((

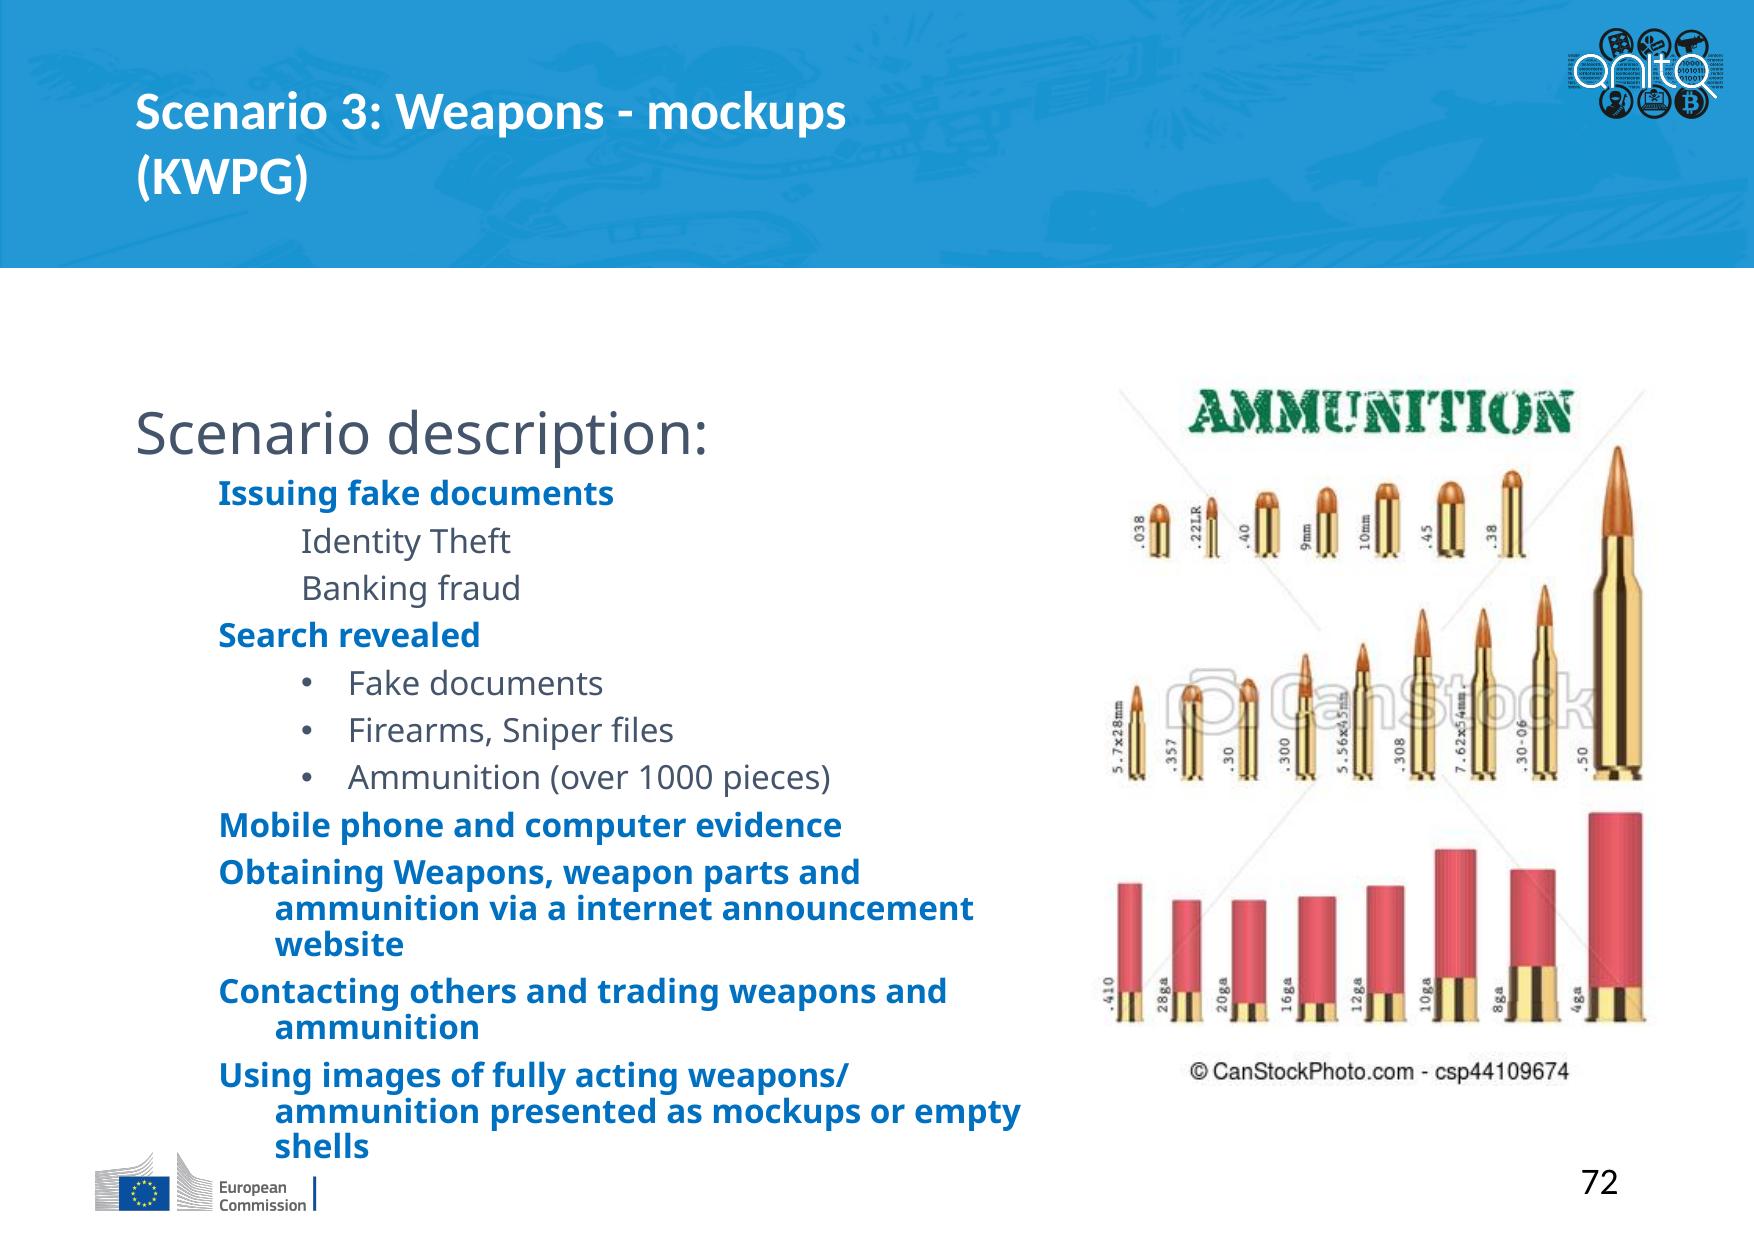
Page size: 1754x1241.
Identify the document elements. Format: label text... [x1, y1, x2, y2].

slide_number 72 [1238, 1149, 1634, 1216]
list Scenario description: Issuing fake documents Identity Theft Banking fraud Search revealed Fake documents Firearms, Sniper files Ammunition (over 1000 pieces) Mobile phone and computer evidence Obtaining Weapons, weapon parts and ammunition via a internet announcement website Contacting others and trading weapons and ammunition Using images of fully acting weapons/ ammunition presented as mockups or empty shells [120, 388, 1048, 1150]
list Scenario 3: Weapons - mockups (KWPG) [120, 68, 869, 244]
picture [0, 0, 1754, 268]
picture [1080, 351, 1683, 1086]
picture [87, 1145, 323, 1216]
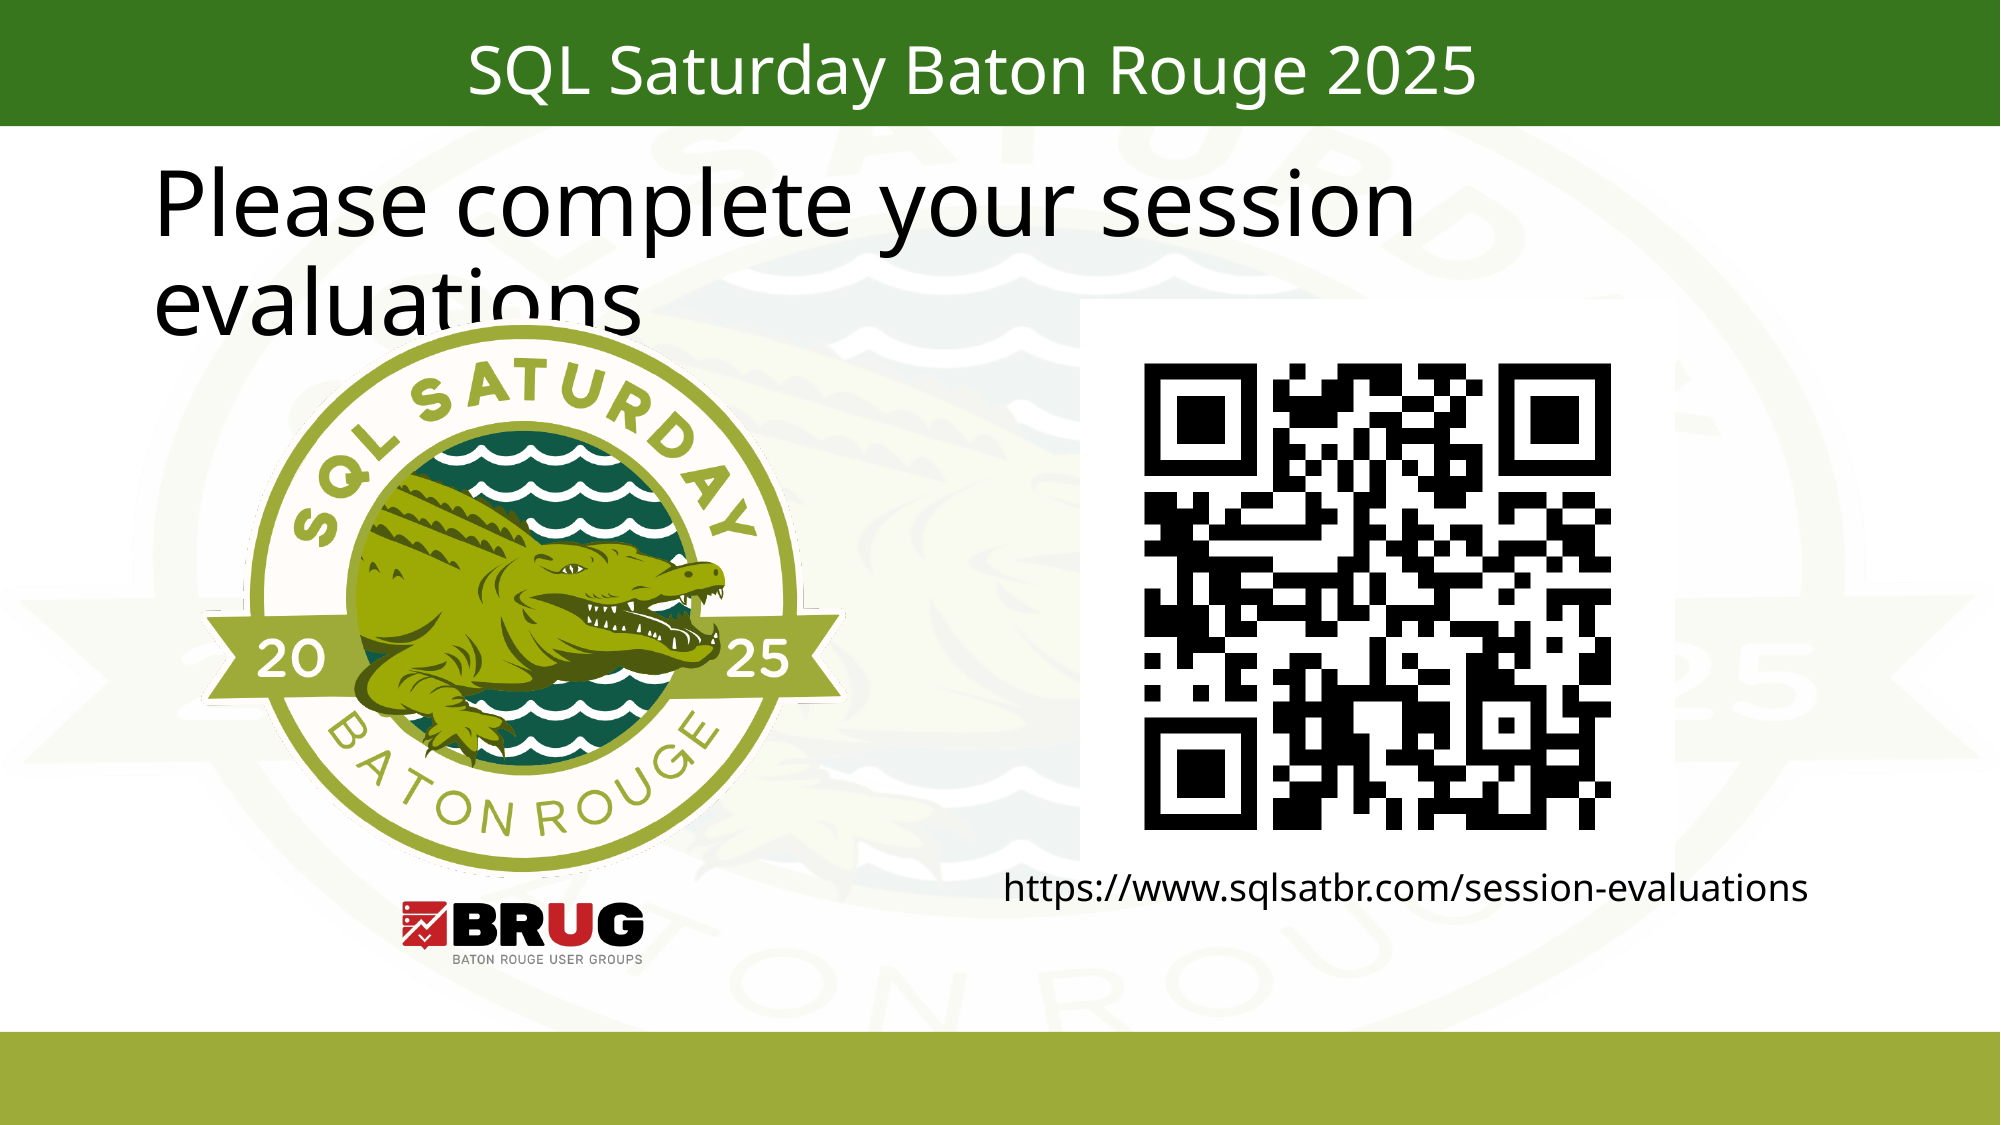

))

Each entry must be retyped word for word, with every image omitted.

Page size: 1754x1241.
Identify the document elements. Format: label text... [x1, y1, x2, y2].

slide_number 72 [1238, 1149, 1634, 1216]
list Scenario description: Issuing fake documents Identity Theft Banking fraud Search revealed Fake documents Firearms, Sniper files Ammunition (over 1000 pieces) Mobile phone and computer evidence Obtaining Weapons, weapon parts and ammunition via a internet announcement website Contacting others and trading weapons and ammunition Using images of fully acting weapons/ ammunition presented as mockups or empty shells [120, 388, 1048, 1150]
list Scenario 3: Weapons - mockups (KWPG) [120, 68, 869, 244]
picture [0, 0, 1754, 268]
picture [1080, 351, 1683, 1086]
picture [87, 1145, 323, 1216]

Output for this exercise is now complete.